Weisler was also bullish on HP's computer business, where he said the company is striving for beautiful design and durability.
Low Stress Tech
Investors looking for a low-stress way to invest in the red-hot semiconductor group should look no further than Texas Instruments (TXN) , Cramer told viewers. This company is the largest manufacturer of analog chips, including sensors and power amplifiers and has a lot to offer shareholders.
Cramer said the five-year chart of Texas Instruments is simply beautiful, thanks in part to the company's 2011 acquisition of National Semiconductor for $6.5 billion, which not only broadened the company's portfolio of products but also added to its consistent performance. Gross margins have also increased from 50% to near 60% over the past five years.
Texas Instruments is also shareholder friendly, having invested $32 billion in research and development, but also $25 billion for share repurchases, $9 billion for dividends and another $7 billion for acquisition. Shares trade at 21.8 times earnings, a steal for a semiconductor stock.
No Huddle Offense: Flight to Safety
In his "No Huddle Offense" segment, Cramer said in the old days, when investors fled to safety they reached for stocks like Procter & Gamble or General Mills (GIS) but in today's market, investors turn to FANG, Cramer's acronym for Facebook (FB) , Amazon.com (AMZN) , Netflix (NFLX) and Alphabet (GOOGL) .

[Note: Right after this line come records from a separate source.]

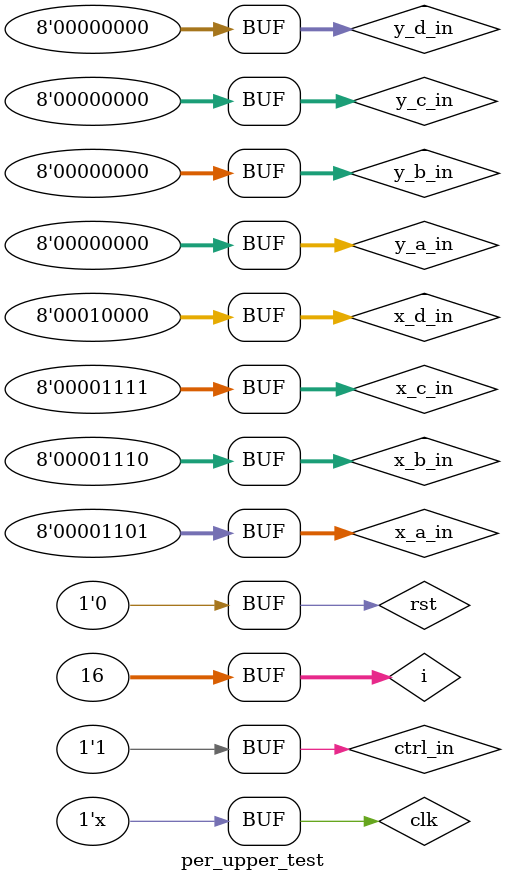
<source format=v>
`timescale 1ns / 1ps


module per_upper_test;
    parameter clk_period = 6;
	// Inputs
	reg clk;
	reg rst;
	reg [7:0] x_a_in;
	reg [7:0] y_a_in;
	reg [7:0] x_b_in;
	reg [7:0] y_b_in;
	reg [7:0] x_c_in;
	reg [7:0] y_c_in;
	reg [7:0] x_d_in;
	reg [7:0] y_d_in;
	reg ctrl_in;

	// Outputs
	wire [7:0] x_a_out;
	wire [7:0] y_a_out;
	wire [7:0] x_b_out;
	wire [7:0] y_b_out;
	wire [7:0] x_c_out;
	wire [7:0] y_c_out;
	wire [7:0] x_d_out;
	wire [7:0] y_d_out;
	wire ctrl_out;

	// Instantiate the Unit Under Test (UUT)
	pmt_lower_com uut (
		.clk(clk), 
		.rst(rst), 
		.x_a_in(x_a_in), 
		.y_a_in(y_a_in), 
		.x_b_in(x_b_in), 
		.y_b_in(y_b_in), 
		.x_c_in(x_c_in), 
		.y_c_in(y_c_in), 
		.x_d_in(x_d_in), 
		.y_d_in(y_d_in), 
		.x_a_out(x_a_out), 
		.y_a_out(y_a_out), 
		.x_b_out(x_b_out), 
		.y_b_out(y_b_out), 
		.x_c_out(x_c_out), 
		.y_c_out(y_c_out), 
		.x_d_out(x_d_out), 
		.y_d_out(y_d_out), 
		.ctrl_in(ctrl_in), 
		.ctrl_out(ctrl_out)
	);
   
    always #(clk_period/2) clk = ~clk;
	
	integer i;
	initial begin
		// Initialize Inputs
		clk = 0;
		rst = 1;
		x_a_in = 0;
		y_a_in = 0;
		x_b_in = 0;
		y_b_in = 0;
		x_c_in = 0;
		y_c_in = 0;
		x_d_in = 0;
		y_d_in = 0;
		ctrl_in = 0;

		// Wait 100 ns for global reset to finish
		#(clk_period*20);
		#(clk_period/2);
		#(0.5);
		
		rst = 0;
		x_a_in = 0;
		y_a_in = 0;
		x_b_in = 0;
		y_b_in = 0;
		x_c_in = 0;
		y_c_in = 0;
		x_d_in = 0;
		y_d_in = 0;
		ctrl_in = 1;
		#(clk_period);
		
		for(i=0; i<16; i=i+1) begin		
			x_a_in = 1;
			y_a_in = 0;
			x_b_in = 2;
			y_b_in = 0;
			x_c_in = 3;
			y_c_in = 0;
			x_d_in = 4;
			y_d_in = 0;
			ctrl_in = 0;
			#(clk_period);
			
			x_a_in = 5;
			y_a_in = 0;
			x_b_in = 6;
			y_b_in = 0;
			x_c_in = 7;
			y_c_in = 0;
			x_d_in = 8;
			y_d_in = 0;
			ctrl_in = 0;
			#(clk_period);
			
			x_a_in = 9;
			y_a_in = 0;
			x_b_in = 10;
			y_b_in = 0;
			x_c_in = 11;
			y_c_in = 0;
			x_d_in = 12;
			y_d_in = 0;
			ctrl_in = 0;
			#(clk_period);
			
			x_a_in = 13;
			y_a_in = 0;
			x_b_in = 14;
			y_b_in = 0;
			x_c_in = 15;
			y_c_in = 0;
			x_d_in = 16;
			y_d_in = 0;
			ctrl_in = 1;
			#(clk_period);
		end        
		// Add stimulus here

	end
      
endmodule


</source>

Why do investors feel safe with these high-tech darlings? Cramer said it's because they control the attention of consumers, and that's where advertisers flock to. All of the FANG stocks are tapping into secular global trends that are not going away anytime soon. And that makes them hot commodities in the stock market as well.
In his "Homework" segment, Cramer followed up on a few stocks that stumped him during earlier shows. He said that Extreme Networks (EXTR) has been on an acquisition spree and is up 140% for the year, but has a spotty track record, which makes him wary of investing.

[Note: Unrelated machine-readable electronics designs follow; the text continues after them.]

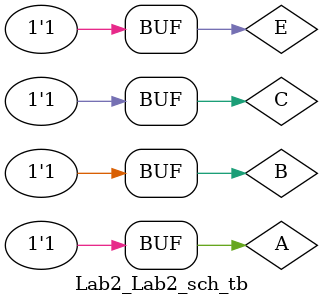
<source format=v>

`timescale 1ns / 1ps

module Lab2_Lab2_sch_tb();

// Inputs
   reg B;
   reg C;
   reg A;
   reg E;

// Output
   wire d0;
   wire d1;
   wire d2;
   wire d3;
   wire d4;
   wire d5;
   wire d6;
   wire d7;

// Bidirs

// Instantiate the UUT
   Lab2 UUT (
		.B(B), 
		.C(C), 
		.A(A), 
		.E(E), 
		.d0(d0), 
		.d1(d1), 
		.d2(d2), 
		.d3(d3), 
		.d4(d4), 
		.d5(d5), 
		.d6(d6), 
		.d7(d7)
   );
initial begin
	E = 1;
	A = 0;
	B = 0;
	C = 0;
	#100
	$display("TC1");
	if(d0 != 1'b1)$display("Result is wrong");
	
	A = 0;
	B = 0;
	C = 1;
	#100
	$display("TC2");
	if(d1 != 1'b1)$display("Result is wrong");
	
	A = 0;
	B = 1;
	C = 0;
	#100
	$display("TC3");
	if(d2 != 1'b1)$display("Result is wrong");
	
	A = 0;
	B = 1;
	C = 1;
	#100
	$display("TC4");
	if(d3 != 1'b1)$display("Result is wrong");
	
	A = 1;
	B = 0;
	C = 0;
	#100
	$display("TC5");
	if(d4 != 1'b1)$display("Result is wrong");
	
	A = 1;
	B = 0;
	C = 1;
	#100
	$display("TC6");
	if(d5 != 1'b1)$display("Result is wrong");
	
	A = 1;
	B = 1;
	C = 0;
	#100
	$display("TC7");
	if(d6 != 1'b1)$display("Result is wrong");
	
	A = 1;
	B = 1;
	C = 1;
	#100
	$display("TC8");
	if(d7 != 1'b1)$display("Result is wrong");
	
end
	
	
endmodule

</source>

Cramer was bullish on Athenex (ATNX) , but only for speculation as the company doesn't have any drugs on the market yet.
Finally, Cramer said that he's taking a pass, at least for now, on Eros International (EROS) , the distributor of Indian language films. He said that while the company has 58 million users in a fast-growing market, the company's recent financial problems are worrisome.